+++ Study text +++

High mounting the uppers also tends to increase the amount of rear axle roll steer in the direction of heavier vehicle understeer and poorer slalom behavior. You can offset this somewhat by tinkering with the inclinations of the lowers either with axle side "relo brackets" or by raising their chassis side pivots, and by not having the uppers run downhill toward the chassis, but you can't tune much of the roll steer effect out by playing with sane levels of spring/bar stiffness.
Norm
ErikLS2
07-01-2010, 06:54 AM
I don't think you want the rear geo roll center to be lots higher than the front, at least not for paved road driving. The car's balance tends to shift toward (more) understeer as roll develops, since most of the spring and bar resistance to roll will be up front.

+++

### [Parts of the exercise]
a) In the suspension discussion, what does high mounting the uppers tend to increase?
b) In the listing, rewrite the stretch from the line containing "Iniciar sesión" through the line containing "ABORA CON NOI!", putting "Mercado" in place of "Tienda" and changing nothing else. Omit the pictures from your answer.

+++ Information given +++

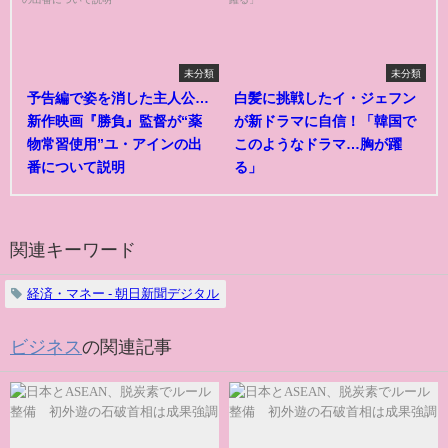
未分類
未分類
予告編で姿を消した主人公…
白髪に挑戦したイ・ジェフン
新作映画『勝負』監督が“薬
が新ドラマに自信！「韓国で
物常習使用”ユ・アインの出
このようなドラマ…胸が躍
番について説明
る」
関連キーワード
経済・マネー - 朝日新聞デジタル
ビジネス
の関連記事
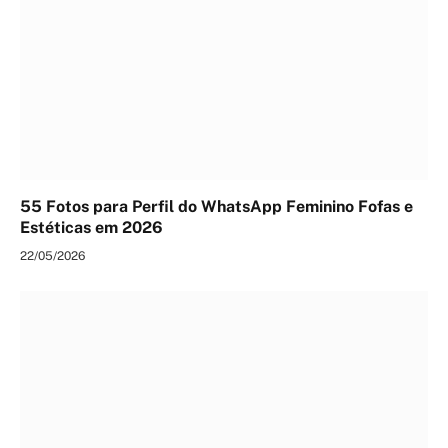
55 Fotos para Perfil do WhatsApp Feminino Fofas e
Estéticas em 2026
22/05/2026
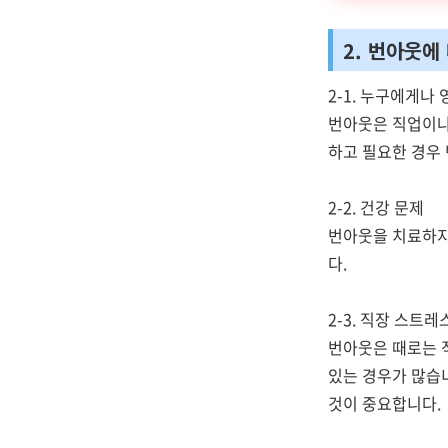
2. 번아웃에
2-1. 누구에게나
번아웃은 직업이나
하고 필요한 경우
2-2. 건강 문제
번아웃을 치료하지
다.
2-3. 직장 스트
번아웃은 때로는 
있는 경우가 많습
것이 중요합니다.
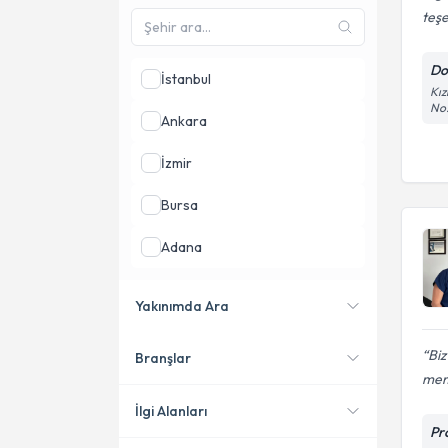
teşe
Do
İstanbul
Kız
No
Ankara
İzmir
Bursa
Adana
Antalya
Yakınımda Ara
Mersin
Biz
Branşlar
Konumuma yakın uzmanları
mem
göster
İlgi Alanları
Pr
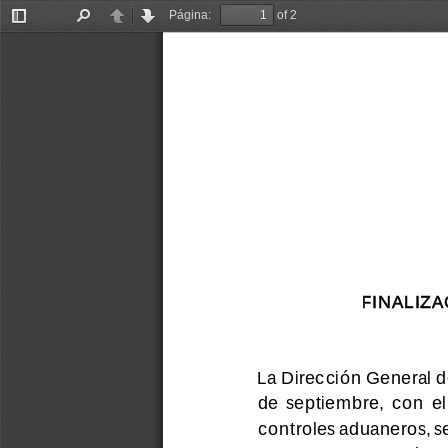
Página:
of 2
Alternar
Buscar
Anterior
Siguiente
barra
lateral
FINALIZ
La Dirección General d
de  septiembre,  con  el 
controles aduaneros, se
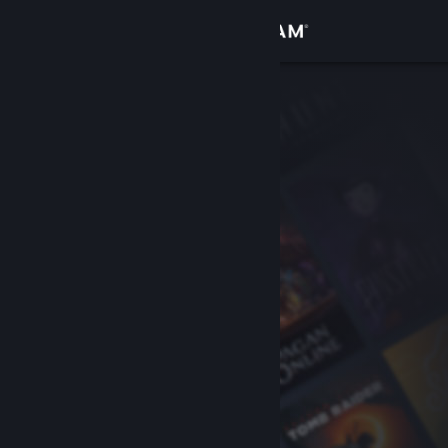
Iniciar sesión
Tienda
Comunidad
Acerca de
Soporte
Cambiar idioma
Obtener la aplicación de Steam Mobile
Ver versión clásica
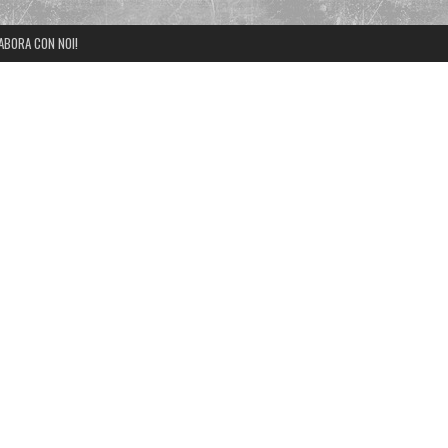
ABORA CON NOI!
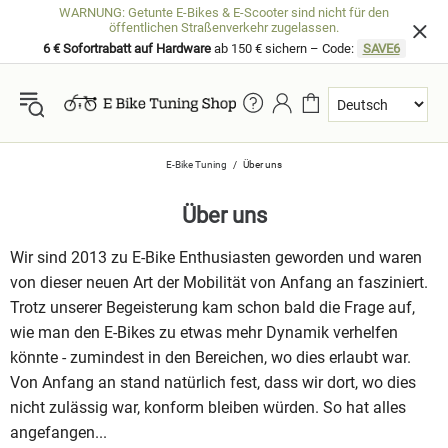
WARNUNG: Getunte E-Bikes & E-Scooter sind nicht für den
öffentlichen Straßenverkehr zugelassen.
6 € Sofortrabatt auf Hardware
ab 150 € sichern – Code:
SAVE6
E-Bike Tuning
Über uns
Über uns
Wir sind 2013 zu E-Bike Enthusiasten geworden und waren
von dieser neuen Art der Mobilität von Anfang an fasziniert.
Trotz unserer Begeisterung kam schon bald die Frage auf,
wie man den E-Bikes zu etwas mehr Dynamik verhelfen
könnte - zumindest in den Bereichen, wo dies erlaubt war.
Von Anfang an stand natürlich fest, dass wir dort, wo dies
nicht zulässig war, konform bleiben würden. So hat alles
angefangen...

+++

### [Answers to the tasks]
a) It tends to increase rear axle roll steer, toward heavier vehicle understeer and poorer slalom behavior.

b)
Iniciar sesión
Mercado
Comunidad
Acerca de
Soporte
Cambiar idioma
Obtener la aplicación de Steam Mobile
Ver versión clásica
ABORA CON NOI!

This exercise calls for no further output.